= REQUIRED ACTION =
Of the lines listed below, return exactly those that run from the line containing "right wrist: (283, 460)" through the line containing "left ear: (489, 353)", both included.

= MATERIAL FOR THIS EXERCISE =
┏━━
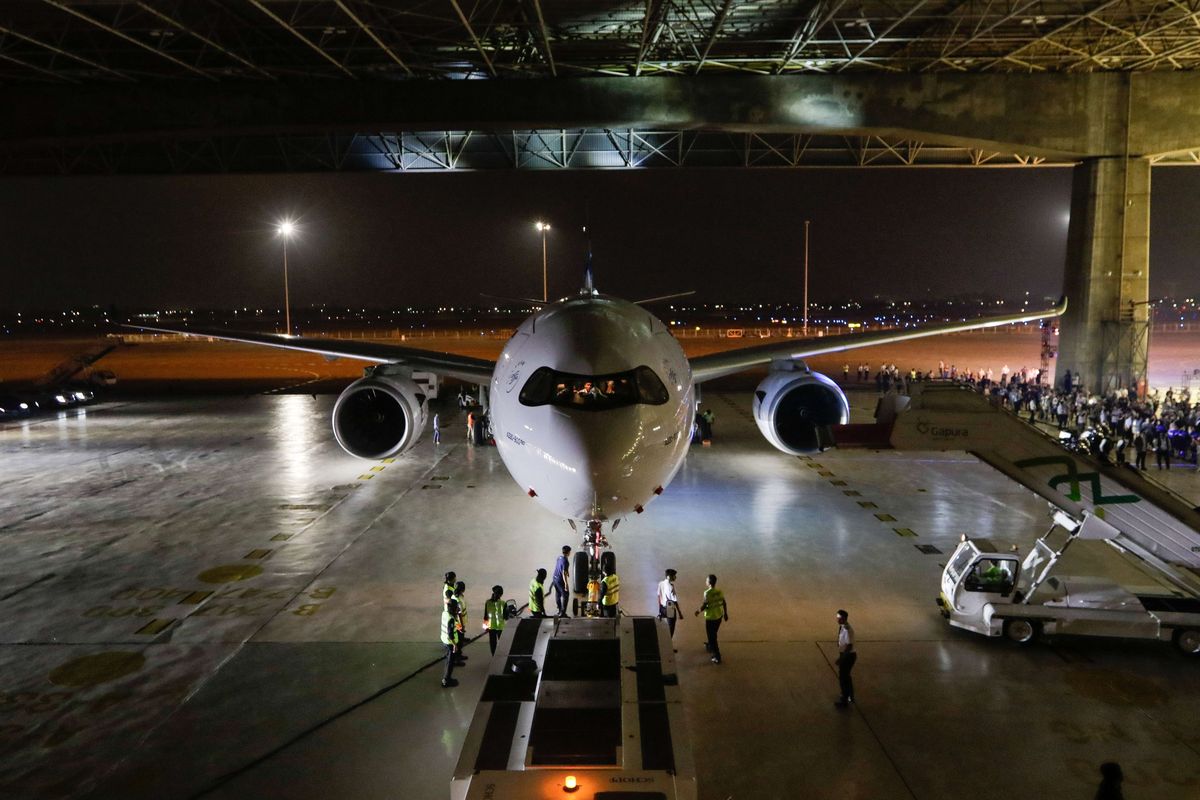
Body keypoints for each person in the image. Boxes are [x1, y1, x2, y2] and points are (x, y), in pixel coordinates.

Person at [695, 574, 727, 664]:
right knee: (713, 633)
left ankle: (717, 656)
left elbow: (705, 605)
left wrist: (698, 611)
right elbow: (724, 602)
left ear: (709, 583)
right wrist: (726, 614)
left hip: (710, 618)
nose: (705, 581)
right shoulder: (719, 591)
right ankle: (709, 645)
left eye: (706, 580)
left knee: (712, 637)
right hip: (719, 616)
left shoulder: (707, 593)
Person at [834, 609, 856, 707]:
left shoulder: (847, 630)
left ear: (844, 618)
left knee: (843, 678)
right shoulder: (842, 627)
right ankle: (850, 696)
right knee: (846, 676)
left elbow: (849, 646)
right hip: (846, 655)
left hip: (848, 656)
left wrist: (841, 659)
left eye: (839, 618)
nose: (837, 619)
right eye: (837, 617)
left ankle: (844, 699)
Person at [440, 598, 461, 688]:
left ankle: (447, 678)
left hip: (444, 640)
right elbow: (450, 633)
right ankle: (446, 680)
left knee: (449, 660)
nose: (457, 609)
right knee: (450, 662)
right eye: (456, 607)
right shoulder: (451, 619)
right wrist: (454, 645)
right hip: (450, 643)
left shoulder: (445, 613)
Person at [657, 568, 681, 638]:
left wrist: (660, 610)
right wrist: (679, 612)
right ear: (669, 576)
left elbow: (659, 596)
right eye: (674, 575)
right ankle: (668, 646)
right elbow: (674, 601)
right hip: (670, 609)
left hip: (663, 608)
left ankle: (666, 645)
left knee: (666, 628)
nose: (675, 577)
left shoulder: (660, 584)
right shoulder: (671, 586)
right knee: (671, 629)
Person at [483, 585, 506, 655]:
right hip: (497, 627)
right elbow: (486, 615)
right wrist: (485, 626)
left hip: (495, 627)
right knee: (496, 644)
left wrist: (485, 626)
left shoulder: (488, 602)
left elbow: (485, 616)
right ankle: (497, 656)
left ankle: (496, 656)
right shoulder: (503, 603)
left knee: (495, 644)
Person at [551, 545, 571, 617]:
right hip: (560, 579)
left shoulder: (559, 558)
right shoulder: (565, 561)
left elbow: (560, 566)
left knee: (558, 594)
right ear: (568, 552)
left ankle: (559, 610)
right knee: (566, 595)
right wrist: (566, 584)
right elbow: (563, 572)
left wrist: (567, 571)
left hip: (554, 578)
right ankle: (563, 613)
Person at [453, 581, 469, 665]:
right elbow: (459, 614)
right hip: (459, 623)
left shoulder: (459, 596)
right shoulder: (457, 599)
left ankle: (459, 654)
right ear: (462, 589)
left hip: (461, 621)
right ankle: (457, 658)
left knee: (460, 639)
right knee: (459, 641)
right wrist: (462, 626)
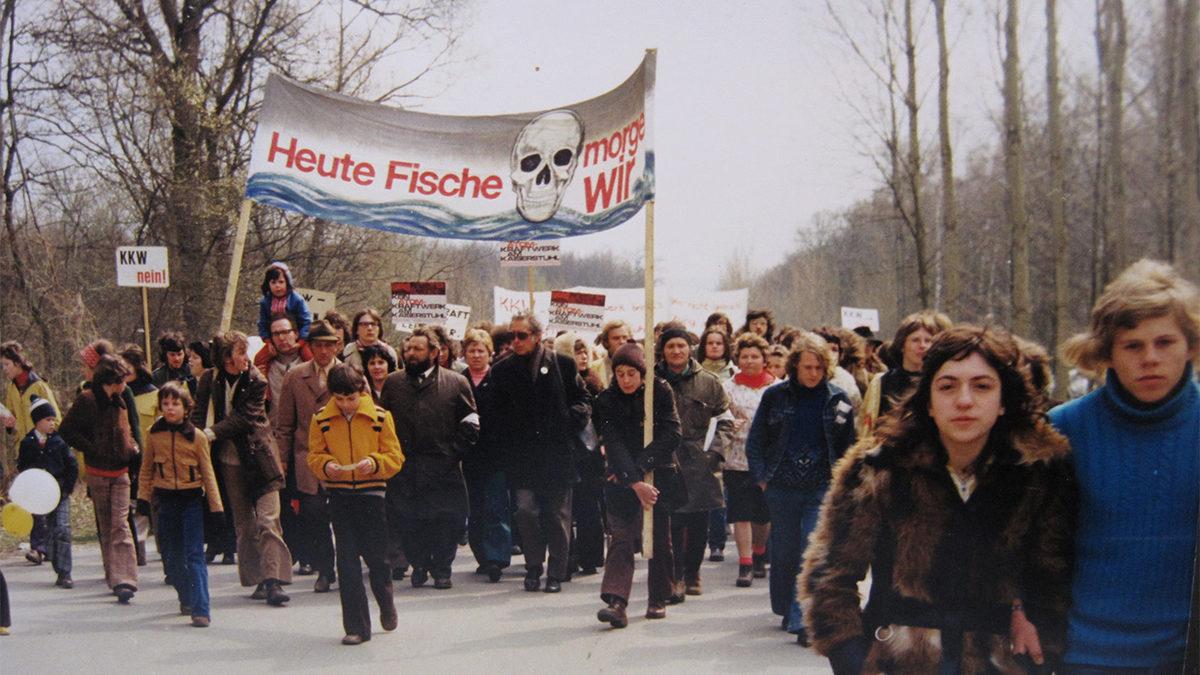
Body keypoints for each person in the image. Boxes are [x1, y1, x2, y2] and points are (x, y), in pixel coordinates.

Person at [800, 326, 1076, 672]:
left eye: (982, 385)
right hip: (901, 658)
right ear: (928, 402)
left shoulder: (1037, 472)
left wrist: (1038, 634)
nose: (964, 400)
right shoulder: (880, 467)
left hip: (997, 661)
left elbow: (1053, 574)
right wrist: (853, 659)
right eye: (947, 386)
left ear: (1003, 400)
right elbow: (829, 575)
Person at [1048, 259, 1199, 673]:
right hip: (1090, 654)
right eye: (1133, 345)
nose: (1150, 358)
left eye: (1164, 342)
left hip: (1186, 653)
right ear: (1106, 353)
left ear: (1190, 345)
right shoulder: (1064, 429)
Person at [746, 332, 856, 639]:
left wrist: (842, 485)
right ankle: (785, 606)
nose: (813, 374)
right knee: (783, 552)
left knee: (810, 549)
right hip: (781, 487)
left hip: (820, 487)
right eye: (807, 367)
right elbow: (755, 442)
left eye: (818, 368)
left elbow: (850, 446)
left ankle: (803, 618)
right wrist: (763, 478)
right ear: (795, 366)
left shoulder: (839, 400)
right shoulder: (775, 396)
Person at [488, 313, 592, 593]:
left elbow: (583, 400)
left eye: (522, 335)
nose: (516, 341)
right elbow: (493, 413)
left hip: (557, 454)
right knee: (525, 511)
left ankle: (557, 571)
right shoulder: (501, 370)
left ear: (536, 336)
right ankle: (534, 565)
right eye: (512, 336)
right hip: (522, 457)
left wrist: (568, 419)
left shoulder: (562, 364)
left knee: (557, 515)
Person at [193, 330, 293, 606]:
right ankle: (257, 578)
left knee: (268, 520)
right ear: (226, 358)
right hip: (229, 461)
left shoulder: (256, 381)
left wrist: (209, 433)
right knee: (245, 524)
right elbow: (198, 415)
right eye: (239, 352)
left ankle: (275, 581)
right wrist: (193, 438)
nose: (245, 358)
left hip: (261, 458)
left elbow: (244, 419)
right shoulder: (207, 380)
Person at [307, 363, 405, 646]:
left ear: (361, 392)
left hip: (372, 496)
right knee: (347, 563)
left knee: (377, 559)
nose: (346, 405)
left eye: (351, 399)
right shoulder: (322, 420)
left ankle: (386, 602)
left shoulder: (379, 417)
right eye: (340, 399)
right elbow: (314, 455)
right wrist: (327, 466)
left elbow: (395, 456)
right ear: (332, 396)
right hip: (339, 497)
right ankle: (357, 627)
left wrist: (375, 462)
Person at [380, 327, 478, 590]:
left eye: (418, 349)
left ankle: (443, 567)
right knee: (408, 519)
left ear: (434, 353)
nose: (411, 354)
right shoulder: (393, 383)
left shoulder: (456, 382)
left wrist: (454, 452)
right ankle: (420, 564)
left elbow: (471, 422)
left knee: (446, 519)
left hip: (443, 466)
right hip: (405, 467)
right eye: (408, 349)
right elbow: (382, 423)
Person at [594, 343, 683, 626]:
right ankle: (617, 601)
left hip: (657, 472)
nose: (626, 380)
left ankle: (658, 597)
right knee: (621, 537)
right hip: (621, 476)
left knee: (657, 537)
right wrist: (633, 480)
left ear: (642, 373)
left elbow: (672, 432)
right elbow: (612, 440)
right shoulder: (607, 399)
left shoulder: (660, 391)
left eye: (631, 373)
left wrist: (644, 467)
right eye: (620, 374)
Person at [655, 324, 733, 600]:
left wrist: (714, 453)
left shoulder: (709, 382)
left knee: (699, 520)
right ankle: (675, 576)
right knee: (672, 521)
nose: (676, 351)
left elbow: (725, 421)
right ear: (662, 351)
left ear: (690, 348)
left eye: (681, 345)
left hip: (700, 461)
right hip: (665, 459)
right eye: (670, 346)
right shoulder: (652, 381)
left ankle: (693, 572)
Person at [137, 383, 223, 627]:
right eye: (165, 404)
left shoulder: (196, 437)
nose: (170, 408)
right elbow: (146, 470)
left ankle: (201, 609)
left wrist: (217, 509)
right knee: (172, 558)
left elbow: (208, 474)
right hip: (165, 501)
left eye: (175, 404)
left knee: (195, 555)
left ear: (186, 408)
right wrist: (143, 499)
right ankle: (186, 595)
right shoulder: (154, 433)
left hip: (191, 500)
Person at [58, 355, 140, 603]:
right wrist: (91, 448)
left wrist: (133, 449)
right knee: (107, 526)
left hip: (121, 471)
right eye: (122, 380)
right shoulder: (87, 400)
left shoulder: (122, 399)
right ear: (111, 379)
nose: (125, 384)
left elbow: (128, 430)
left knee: (121, 524)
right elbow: (66, 431)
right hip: (98, 472)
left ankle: (126, 578)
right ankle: (114, 576)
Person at [273, 320, 340, 594]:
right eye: (318, 346)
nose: (323, 352)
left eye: (329, 345)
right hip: (307, 457)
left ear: (336, 346)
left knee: (344, 514)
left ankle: (345, 566)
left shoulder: (348, 373)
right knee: (313, 513)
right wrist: (283, 460)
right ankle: (325, 569)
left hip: (343, 456)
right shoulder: (295, 376)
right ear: (309, 347)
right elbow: (285, 424)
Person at [720, 333, 776, 587]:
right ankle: (745, 564)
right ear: (737, 358)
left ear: (764, 359)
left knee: (762, 514)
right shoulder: (727, 387)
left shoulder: (777, 387)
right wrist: (729, 423)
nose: (750, 361)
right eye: (745, 356)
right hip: (736, 458)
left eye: (755, 356)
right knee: (741, 511)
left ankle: (760, 551)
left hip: (765, 459)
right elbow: (718, 418)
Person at [460, 328, 512, 582]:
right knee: (475, 508)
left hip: (496, 454)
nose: (476, 355)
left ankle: (496, 558)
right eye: (472, 351)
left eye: (481, 350)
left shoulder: (499, 378)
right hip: (469, 456)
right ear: (465, 353)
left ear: (489, 353)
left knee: (496, 507)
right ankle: (481, 555)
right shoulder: (459, 380)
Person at [556, 332, 605, 577]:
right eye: (576, 351)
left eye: (585, 350)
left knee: (589, 506)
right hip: (565, 451)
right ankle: (567, 557)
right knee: (564, 509)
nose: (583, 356)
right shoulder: (557, 380)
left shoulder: (595, 381)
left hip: (590, 452)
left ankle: (590, 555)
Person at [17, 395, 77, 588]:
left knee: (62, 529)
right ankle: (54, 559)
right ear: (37, 422)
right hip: (39, 496)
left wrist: (67, 488)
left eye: (53, 419)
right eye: (48, 420)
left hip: (59, 493)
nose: (52, 423)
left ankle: (65, 572)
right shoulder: (27, 444)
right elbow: (23, 468)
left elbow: (72, 466)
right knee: (49, 531)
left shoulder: (60, 442)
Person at [860, 311, 950, 437]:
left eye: (928, 340)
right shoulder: (881, 383)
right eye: (915, 340)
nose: (922, 346)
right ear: (902, 345)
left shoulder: (939, 383)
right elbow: (866, 428)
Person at [1, 341, 60, 482]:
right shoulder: (12, 388)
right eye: (1, 365)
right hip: (23, 451)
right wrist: (9, 425)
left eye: (6, 364)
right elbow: (13, 418)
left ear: (18, 362)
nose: (3, 369)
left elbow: (56, 420)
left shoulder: (39, 386)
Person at [257, 262, 311, 342]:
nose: (277, 286)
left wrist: (301, 341)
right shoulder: (265, 302)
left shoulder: (297, 300)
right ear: (268, 284)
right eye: (273, 282)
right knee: (261, 355)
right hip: (274, 340)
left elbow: (306, 322)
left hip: (296, 339)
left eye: (281, 282)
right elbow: (262, 323)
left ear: (287, 282)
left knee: (308, 354)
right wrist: (267, 340)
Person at [597, 319, 634, 386]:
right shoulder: (595, 368)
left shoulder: (641, 367)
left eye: (625, 337)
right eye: (616, 338)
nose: (622, 342)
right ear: (606, 342)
┗━━
= RESULT BELOW =
right wrist: (283, 460)
right ankle: (325, 569)
left hip: (343, 456)
right shoulder: (295, 376)
right ear: (309, 347)
right elbow: (285, 424)
Person at [720, 333, 776, 587]:
right ankle: (745, 564)
right ear: (737, 358)
left ear: (764, 359)
left knee: (762, 514)
right shoulder: (727, 387)
left shoulder: (777, 387)
right wrist: (729, 423)
nose: (750, 361)
right eye: (745, 356)
right hip: (736, 458)
left eye: (755, 356)
right knee: (741, 511)
left ankle: (760, 551)
left hip: (765, 459)
right elbow: (718, 418)
Person at [460, 328, 512, 582]:
right knee: (475, 508)
left hip: (496, 454)
nose: (476, 355)
left ankle: (496, 558)
right eye: (472, 351)
left eye: (481, 350)
left shoulder: (499, 378)
right hip: (469, 456)
right ear: (465, 353)
left ear: (489, 353)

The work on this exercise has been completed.